Innovation

Blockchain believers

It’s been a wild ride for cryptocurrencies, which, at times last year, resembled a raucous church service. Why all the noise?

13 March 2018

If you believe money to be humanity’s greatest invention, then cryptocurrencies must come a close second. It has only been nine years and a few months since Satoshi Nakamoto published ‘Bitcoin: A Peer-to- Peer Electronic Cash System’, and look at where we are: hundreds of cryptocurrencies, a futures market and billions raised from initial coin offerings. There has also been a steep rise in the number of Bitcoin obituaries, and by one measure, 236 articles (and counting) have predicted its demise. How did it come to this? With all the noise, who do you believe? As South African writer Gus Silber put it in a tweet just before Christmas: “One day, when the history of Bitcoin is written, it will consist entirely of people shouting, ‘I told you so!’ at each other.”

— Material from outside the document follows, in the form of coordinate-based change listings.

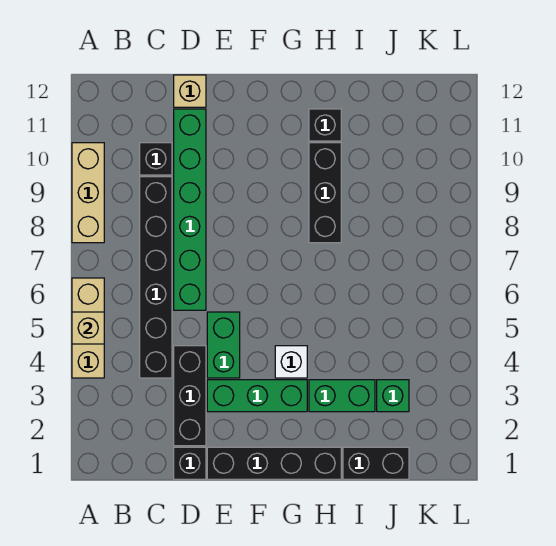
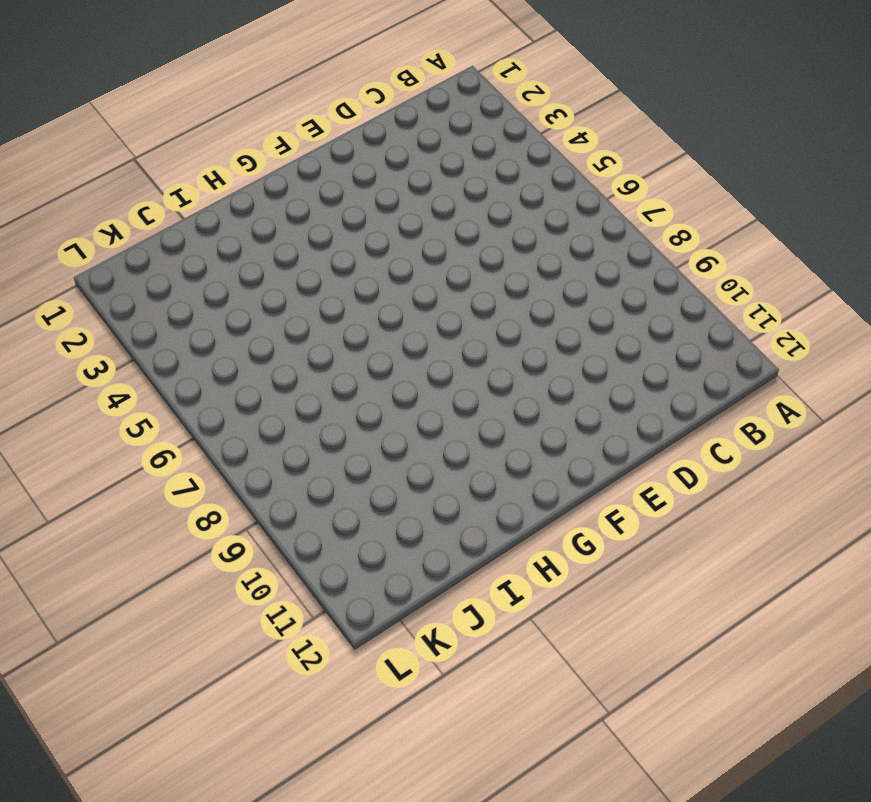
none -> tan 1x3 brick [72,278,104,378]
none -> tan 1x3 brick [72,143,104,243]
none -> black 1x6 brick [140,177,172,378]

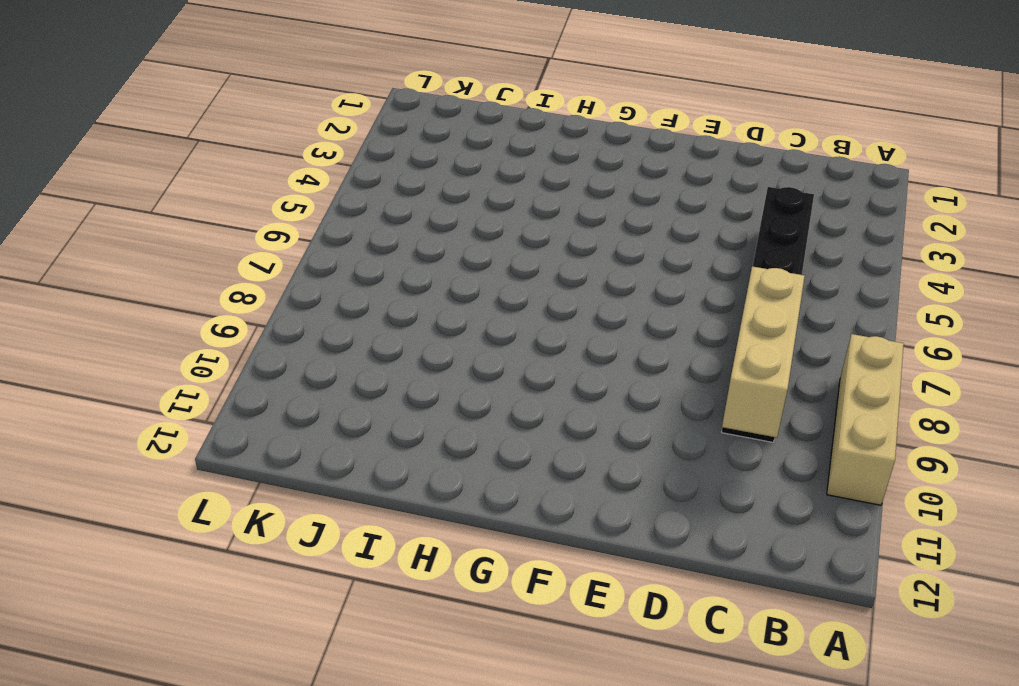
tan 1x3 brick [722,266,805,438] -> tan 1x3 brick moved to [72,278,104,378]
none -> black 1x1 brick [140,143,172,175]
none -> black 1x1 brick [174,447,206,479]
none -> black 1x3 brick [174,346,206,446]

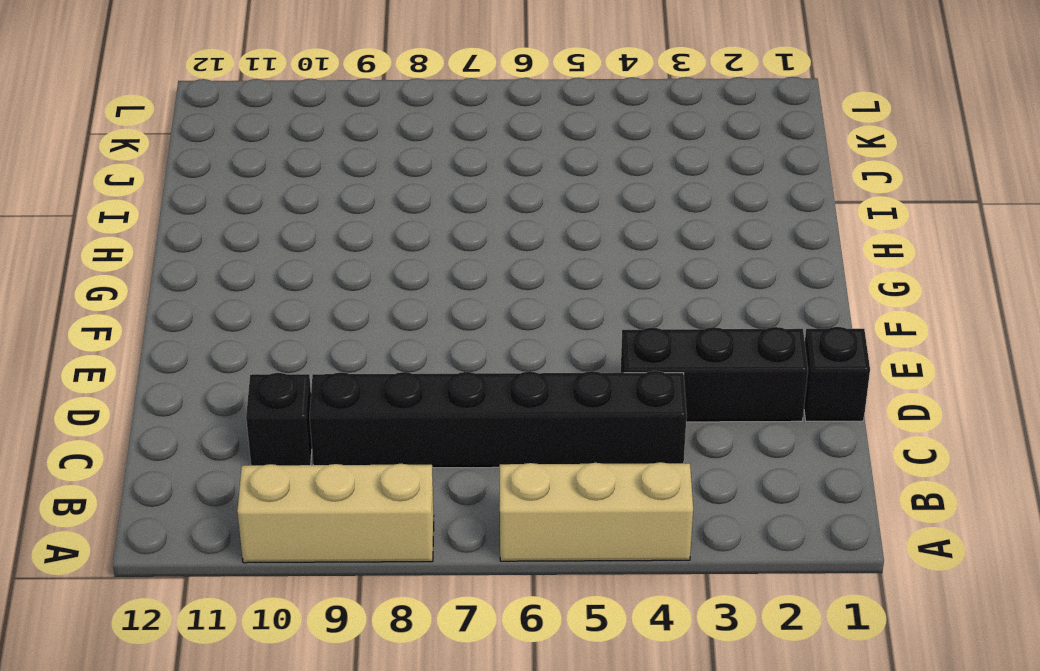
none -> green 1x6 brick [174,109,206,310]
none -> tan 1x1 brick [174,75,206,107]
none -> black 1x4 brick [207,447,341,479]

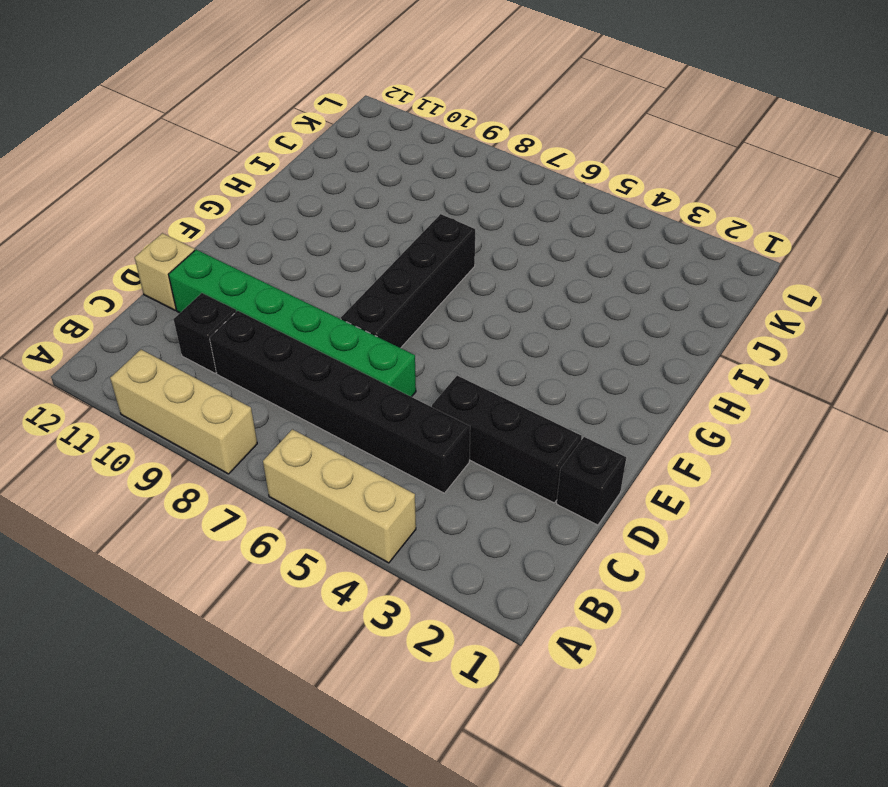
black 1x4 brick [341,214,475,348] -> black 1x4 brick moved to [207,447,341,479]
none -> green 1x3 brick [207,380,307,412]
none -> green 1x2 brick [207,312,240,378]
none -> white 1x1 brick [275,346,307,378]

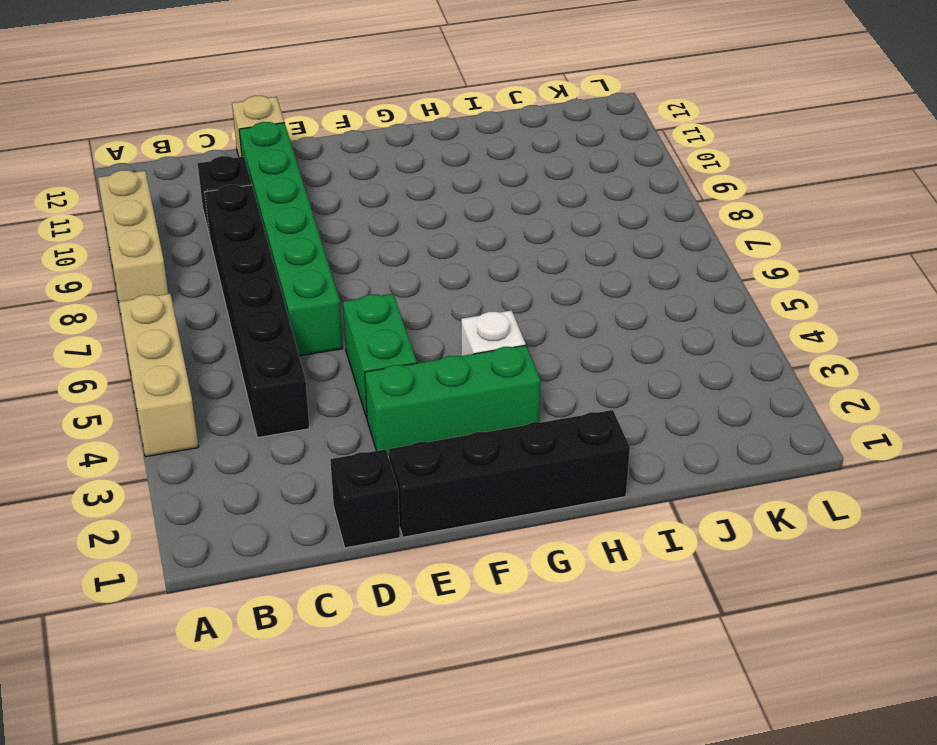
none -> black 1x3 brick [174,346,206,446]
none -> green 1x2 brick [309,380,375,412]
none -> black 1x3 brick [309,143,341,243]

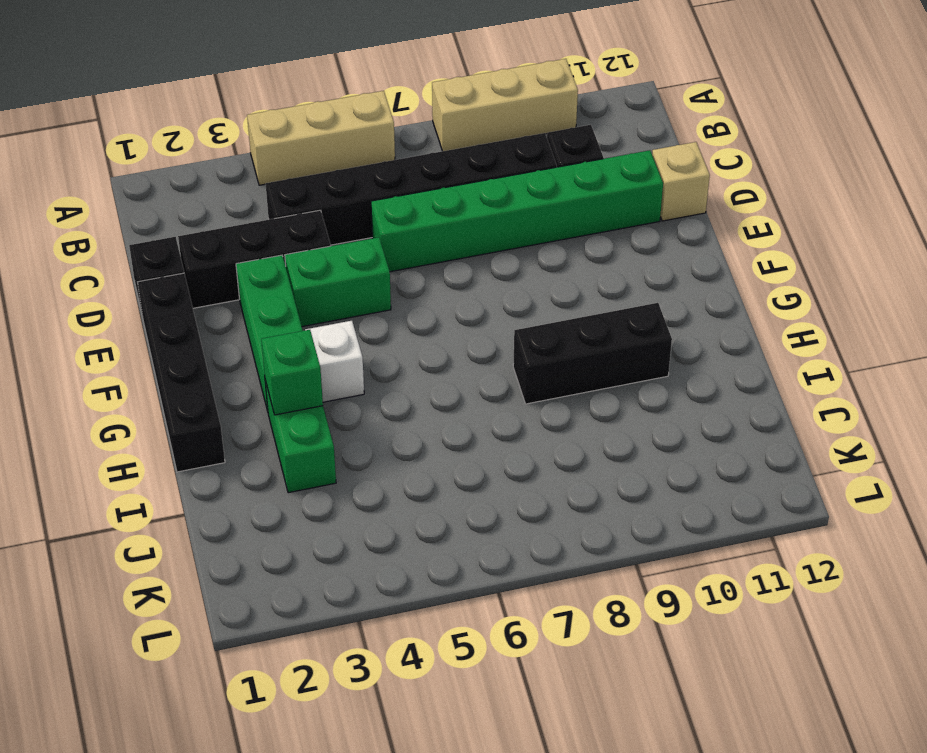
green 1x1 brick [261,330,323,415] -> green 1x1 brick moved to [377,380,409,412]
none -> black 1x1 brick [309,109,341,141]
none -> black 1x2 brick [343,447,409,479]
none -> tan 1x1 brick [72,312,104,344]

Part of the problem is that getting your head around the technical aspects of blockchain and cryptocurrencies is quite hard and it seems that much of the investment – the total market cap is around $500 billion – has taken place without a deep understanding of the technology. Many people rely on someone who understands the technology, and if they’re wrong, you’ll hardly be in a position to complain. Greed among investors also appears to have played a part, at least towards the end of 2017.